There is a major gap in the discovery of antibacterial treatments and other innovative treatments to address the mounting threat of antibiotic resistance, according to the World Health Organization (WHO).

A new report shows that the antibacterial clinical and preclinical pipeline as stagnant with only 12 antibiotics being approved since 2012. Of these, 10 belong to existing classes with established mechanisms of antimicrobial resistance (AMR).

Dr Hanan Balkhy, WHO Assistant Director-General on AMR. “This presents a serious challenge to overcoming the escalating pandemic of antimicrobial resistance and leaves every one of us increasingly vulnerable to bacterial infections including the simplest infections.”  

In 2021 there were only 27 new antibiotics in clinical development against priority pathogens, down from 31 products in 2017. In the preclinical stage – before clinical trials can start – the number of products has remained relatively constant over the last three years.

Development of new antibacterial treatments is inadequate

Barriers to development of new products include the lengthy pathway to approval, high cost and low success rates. It currently takes approximately 10–15 years to progress an antibiotic candidate from the preclinical to the clinical stages. For antibiotics in existing classes, on average, only one of every 15 drugs in preclinical development will reach patients. For new classes of antibiotics, only one in 30 candidates will reach patients.

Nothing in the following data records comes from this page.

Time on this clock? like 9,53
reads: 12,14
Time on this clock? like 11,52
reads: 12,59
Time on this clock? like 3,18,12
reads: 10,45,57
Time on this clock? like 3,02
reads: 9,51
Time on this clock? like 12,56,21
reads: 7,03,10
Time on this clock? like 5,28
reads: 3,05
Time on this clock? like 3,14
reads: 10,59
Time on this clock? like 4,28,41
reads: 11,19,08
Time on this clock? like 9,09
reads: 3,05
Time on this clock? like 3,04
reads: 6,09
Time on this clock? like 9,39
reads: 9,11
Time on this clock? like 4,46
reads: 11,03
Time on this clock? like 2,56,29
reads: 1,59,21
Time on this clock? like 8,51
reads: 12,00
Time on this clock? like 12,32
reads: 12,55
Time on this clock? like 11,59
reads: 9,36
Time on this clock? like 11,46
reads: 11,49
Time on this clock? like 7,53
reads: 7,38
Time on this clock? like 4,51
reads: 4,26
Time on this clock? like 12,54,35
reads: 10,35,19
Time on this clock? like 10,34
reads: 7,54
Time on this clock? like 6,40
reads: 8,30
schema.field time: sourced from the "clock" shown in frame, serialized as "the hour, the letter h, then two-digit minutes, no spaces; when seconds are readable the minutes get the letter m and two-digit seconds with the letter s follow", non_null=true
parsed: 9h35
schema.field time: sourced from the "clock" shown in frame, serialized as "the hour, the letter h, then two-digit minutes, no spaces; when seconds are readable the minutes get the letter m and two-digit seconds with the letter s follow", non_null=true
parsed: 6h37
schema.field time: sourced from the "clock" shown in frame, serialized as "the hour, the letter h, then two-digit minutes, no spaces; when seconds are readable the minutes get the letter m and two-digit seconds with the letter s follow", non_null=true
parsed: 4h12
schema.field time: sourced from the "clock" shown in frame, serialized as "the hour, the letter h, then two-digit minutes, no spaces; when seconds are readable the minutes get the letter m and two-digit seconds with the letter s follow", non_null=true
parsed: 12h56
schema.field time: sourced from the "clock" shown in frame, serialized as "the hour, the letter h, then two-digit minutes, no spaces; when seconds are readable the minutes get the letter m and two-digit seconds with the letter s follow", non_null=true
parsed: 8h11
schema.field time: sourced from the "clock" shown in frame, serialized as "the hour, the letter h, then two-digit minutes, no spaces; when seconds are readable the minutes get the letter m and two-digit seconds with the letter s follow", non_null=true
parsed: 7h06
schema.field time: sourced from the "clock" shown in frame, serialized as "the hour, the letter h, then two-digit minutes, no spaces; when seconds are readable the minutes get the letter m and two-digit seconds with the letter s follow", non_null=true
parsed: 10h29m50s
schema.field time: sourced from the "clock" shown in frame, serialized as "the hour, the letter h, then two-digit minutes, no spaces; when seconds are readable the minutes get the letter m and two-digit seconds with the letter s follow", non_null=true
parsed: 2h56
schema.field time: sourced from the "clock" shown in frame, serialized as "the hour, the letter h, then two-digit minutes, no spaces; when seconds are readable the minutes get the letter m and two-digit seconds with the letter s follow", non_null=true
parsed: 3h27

Of the 27 antibiotics in the clinical pipeline that address priority pathogens, only six fulfil at least one of WHO’s criteria for innovation. The lack of innovation rapidly undermines the effectiveness of the limited number of new antibiotics that reach the market. On average resistance is reported to most new agents 2–3 years post market entry.

Dr Haileyesus Getahun, WHO Director of AMR Global Coordination, added: “Time is running out to get ahead of antimicrobial resistance, the pace and success of innovation is far below what we need to secure the gains of modern medicine against age-old but devastating conditions."